Powell’s last monetary policy report to Congress was in late February and early March – first, before the House Financial Services Committee (expected to announce its own hearing for this round at any time), and then before Senate Banking. Back then, Congress was still considering final action on EGRRCPA, or S. 2155, which won final House passage in May and was enacted May 24.
The new law includes several mandates for federal financial institution regulation and supervision, and only one has been implemented through specific changes in existing rules: a change in the National Credit Union Administration (NCUA) regulation on member business lending (allowing credit unions to exclude all loans on 1-to-4-unit family dwellings, regardless of occupancy, from their member business loan cap).

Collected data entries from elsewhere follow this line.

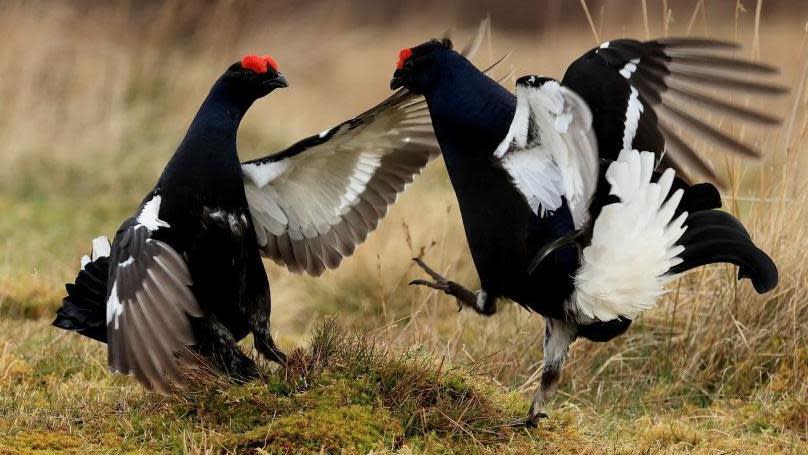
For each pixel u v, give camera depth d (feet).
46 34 72.54
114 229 57.67
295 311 47.67
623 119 29.96
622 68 29.99
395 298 47.91
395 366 31.78
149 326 27.73
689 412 36.09
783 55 83.25
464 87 31.14
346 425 29.43
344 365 31.71
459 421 30.53
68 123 67.92
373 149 35.40
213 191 31.42
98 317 31.89
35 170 64.03
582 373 38.75
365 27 105.29
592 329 31.53
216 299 32.04
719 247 30.14
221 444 28.89
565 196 29.71
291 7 92.17
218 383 31.30
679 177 31.22
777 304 39.14
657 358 39.60
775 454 31.99
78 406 32.53
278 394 30.96
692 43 28.76
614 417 35.53
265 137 71.10
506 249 30.73
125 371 27.45
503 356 38.93
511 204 30.35
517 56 90.02
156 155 65.82
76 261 49.73
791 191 41.19
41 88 69.56
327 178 35.06
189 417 30.73
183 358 30.99
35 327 41.16
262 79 31.99
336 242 36.11
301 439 28.96
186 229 31.32
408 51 31.63
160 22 73.26
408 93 33.96
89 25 74.49
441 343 40.40
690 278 41.70
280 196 34.71
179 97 70.95
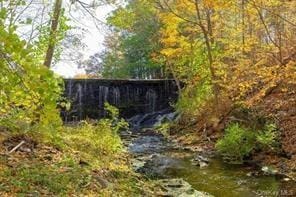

For their part, the Federal Reserve Board, Federal Deposit Insurance Corp. (FDIC) and Office of the Comptroller of the Currency (OCC) last week issued a joint statement outlining how they are working to comply with the regulatory and supervisory changes mandated by the new law. These changes affect requirements for company-run stress testing; resolution plans (also known as “living wills”); the Volcker Rule (barring banks from trading for their own accounts; a proposal unrelated to EGRRCPA offers relief from current requirements as well); high-volatility commercial real estate exposures; extended exam cycles; treatment of municipal obligations as high-quality liquid assets; and appraisals for “qualifying” rural transactions (involving less than $400,000).
The Fed Board held a closed meeting Tuesday to discuss its monetary policy report. The committee said the July 17 hearing will be webcast live.